__Quoted text__.
········

# What is a fair price for a Giant Demasoni ?



## chopsteeks (Jul 23, 2013)

I need to sell a Giant Demasoni aka Manda Blue Dolphin Mbuna as he is creating havoc in the 125 gallon all male/peacock tank. He is getting close to 7" and he is roughly around 2 years old.

What is a fair price for him ?

Thanks.


----------



## rennsport2011 (Oct 21, 2013)

If you are selling to a store, somewhere between $2 to $5. Privately, maybe $10.


----------



## Chester B (Dec 28, 2012)

Depends on your local area, but I would say $10 as well for an adult. To a local fish shop you're going to get between 25-50% of the retail price in credit. I did recently see them for $10.


----------



## noki (Jun 13, 2003)

Large Mbuna don't really have that much value. I suppose there can always be someone who wants an impressive fish, but I would just hope he went to a good home.


----------



## chopsteeks (Jul 23, 2013)

noki said:


> Large Mbuna don't really have that much value. I suppose there can always be someone who wants an impressive fish, but I would just hope he went to a good home.

········

__Written task 1__. Return the stretch of the fish-pricing thread from "I need to sell" through "Privately, maybe $10.".
__Written task 2__. In the fish-pricing thread, how much of the retail price does Chester B say a local fish shop will give, and in what form?
__Written task 3__. List each distinct username that posts in the fish-pricing thread.
The material comes from a separate source with no connection to the fish-pricing thread.

········

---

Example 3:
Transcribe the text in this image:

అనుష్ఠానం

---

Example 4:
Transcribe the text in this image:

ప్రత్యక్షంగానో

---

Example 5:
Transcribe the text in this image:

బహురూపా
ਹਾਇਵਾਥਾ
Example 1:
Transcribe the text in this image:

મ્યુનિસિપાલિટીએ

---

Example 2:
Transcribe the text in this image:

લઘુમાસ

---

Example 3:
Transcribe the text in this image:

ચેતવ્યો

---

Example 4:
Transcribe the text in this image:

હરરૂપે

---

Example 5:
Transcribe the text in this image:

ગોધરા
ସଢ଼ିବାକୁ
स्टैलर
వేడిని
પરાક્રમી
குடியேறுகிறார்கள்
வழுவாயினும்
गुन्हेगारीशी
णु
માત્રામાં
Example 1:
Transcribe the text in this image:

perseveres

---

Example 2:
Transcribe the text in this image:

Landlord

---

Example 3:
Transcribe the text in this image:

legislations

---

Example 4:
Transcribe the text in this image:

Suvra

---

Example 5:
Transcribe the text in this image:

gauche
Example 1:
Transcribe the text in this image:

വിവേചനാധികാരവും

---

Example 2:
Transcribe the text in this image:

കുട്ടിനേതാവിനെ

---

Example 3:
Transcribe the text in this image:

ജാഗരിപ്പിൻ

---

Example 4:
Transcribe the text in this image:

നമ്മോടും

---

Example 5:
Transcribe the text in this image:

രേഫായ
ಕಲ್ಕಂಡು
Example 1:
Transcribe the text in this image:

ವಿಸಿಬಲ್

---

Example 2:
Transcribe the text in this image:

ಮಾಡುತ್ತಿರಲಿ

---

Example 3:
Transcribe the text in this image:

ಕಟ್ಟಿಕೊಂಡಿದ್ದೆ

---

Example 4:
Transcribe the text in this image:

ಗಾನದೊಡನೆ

········

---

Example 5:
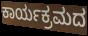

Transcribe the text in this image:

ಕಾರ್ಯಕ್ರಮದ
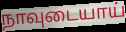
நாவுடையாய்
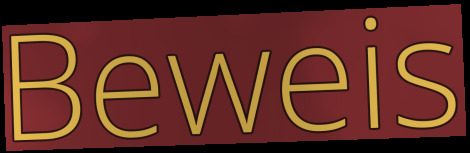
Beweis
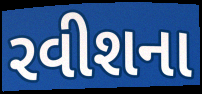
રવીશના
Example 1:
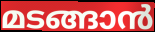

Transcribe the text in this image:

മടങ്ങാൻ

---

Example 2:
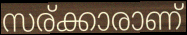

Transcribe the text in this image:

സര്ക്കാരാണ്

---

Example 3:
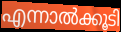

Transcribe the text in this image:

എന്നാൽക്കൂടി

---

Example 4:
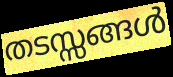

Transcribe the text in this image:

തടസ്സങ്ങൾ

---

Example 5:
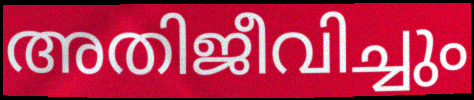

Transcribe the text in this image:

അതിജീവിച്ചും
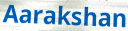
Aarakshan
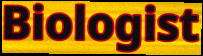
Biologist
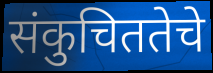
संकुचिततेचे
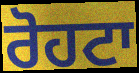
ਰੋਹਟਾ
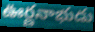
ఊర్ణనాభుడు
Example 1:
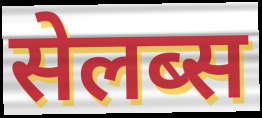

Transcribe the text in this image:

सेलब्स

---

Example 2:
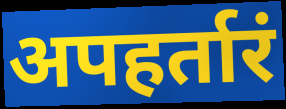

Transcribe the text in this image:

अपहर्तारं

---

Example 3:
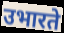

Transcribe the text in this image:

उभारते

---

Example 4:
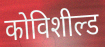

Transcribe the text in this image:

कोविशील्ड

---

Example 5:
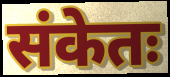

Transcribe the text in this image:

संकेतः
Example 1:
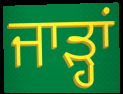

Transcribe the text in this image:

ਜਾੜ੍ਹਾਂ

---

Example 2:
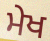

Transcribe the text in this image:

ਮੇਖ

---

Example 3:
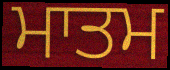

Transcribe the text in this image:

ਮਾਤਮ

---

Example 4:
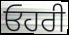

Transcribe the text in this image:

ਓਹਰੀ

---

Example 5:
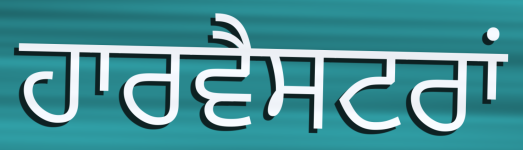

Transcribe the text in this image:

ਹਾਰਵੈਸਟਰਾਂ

········

__Task result 1__.
I need to sell a Giant Demasoni aka Manda Blue Dolphin Mbuna as he is creating havoc in the 125 gallon all male/peacock tank. He is getting close to 7" and he is roughly around 2 years old.

What is a fair price for him ?

Thanks.


----------



## rennsport2011 (Oct 21, 2013)

If you are selling to a store, somewhere between $2 to $5. Privately, maybe $10.

__Task result 2__. Between 25 and 50 percent of the retail price, in credit.

__Task result 3__. chopsteeks, rennsport2011, Chester B, noki